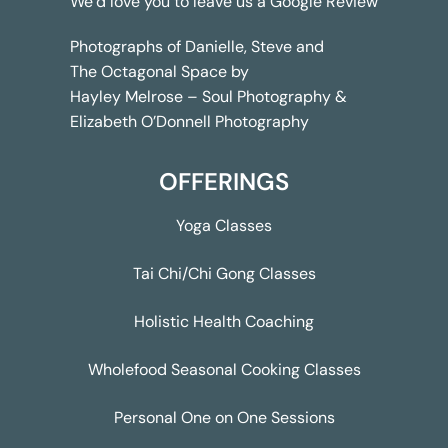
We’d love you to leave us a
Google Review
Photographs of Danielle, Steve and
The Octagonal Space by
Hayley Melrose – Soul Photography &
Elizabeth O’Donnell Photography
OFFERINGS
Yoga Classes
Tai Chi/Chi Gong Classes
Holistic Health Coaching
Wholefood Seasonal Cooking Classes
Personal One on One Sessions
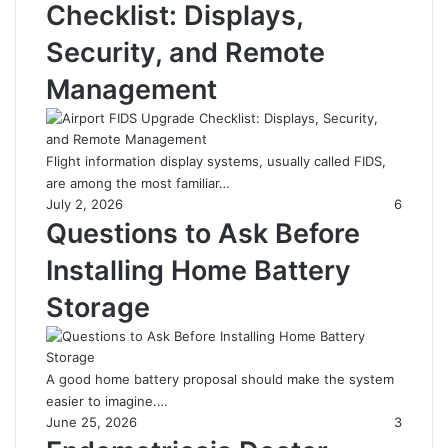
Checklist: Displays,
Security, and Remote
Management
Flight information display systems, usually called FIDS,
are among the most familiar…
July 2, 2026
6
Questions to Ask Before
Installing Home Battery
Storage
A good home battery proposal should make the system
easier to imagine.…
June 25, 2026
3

----------------------------------------

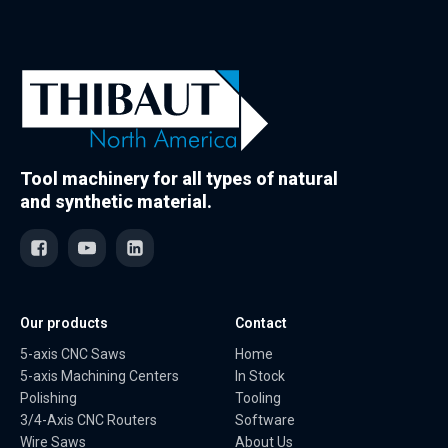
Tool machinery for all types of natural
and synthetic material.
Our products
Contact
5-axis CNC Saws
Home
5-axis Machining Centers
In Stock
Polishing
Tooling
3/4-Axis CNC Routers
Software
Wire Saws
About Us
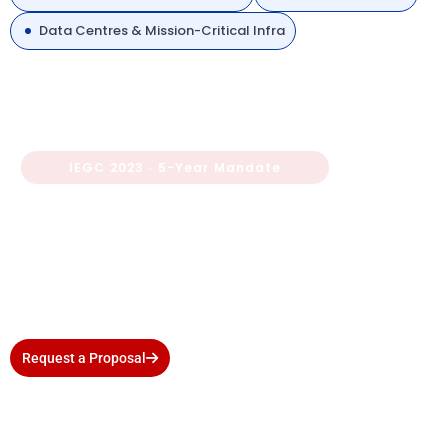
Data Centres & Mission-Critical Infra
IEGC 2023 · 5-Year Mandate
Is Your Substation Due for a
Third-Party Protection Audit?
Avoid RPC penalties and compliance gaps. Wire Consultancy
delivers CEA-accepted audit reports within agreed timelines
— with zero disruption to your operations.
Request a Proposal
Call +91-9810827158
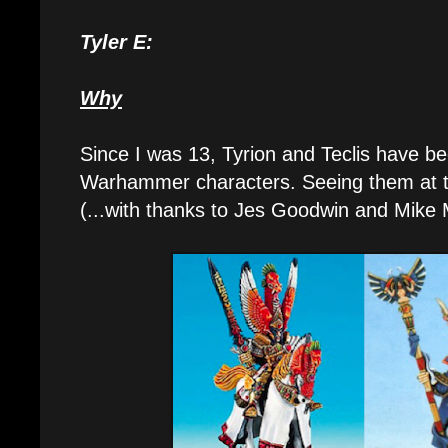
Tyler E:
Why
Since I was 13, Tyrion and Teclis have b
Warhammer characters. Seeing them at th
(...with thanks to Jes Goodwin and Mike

----------------------------------------

◆ Task prompt ◆
Your response should be each line that includes the word "Wire", copied from the records.

◆ Reply to the task ◆
Wire Saws
Avoid RPC penalties and compliance gaps. Wire Consultancy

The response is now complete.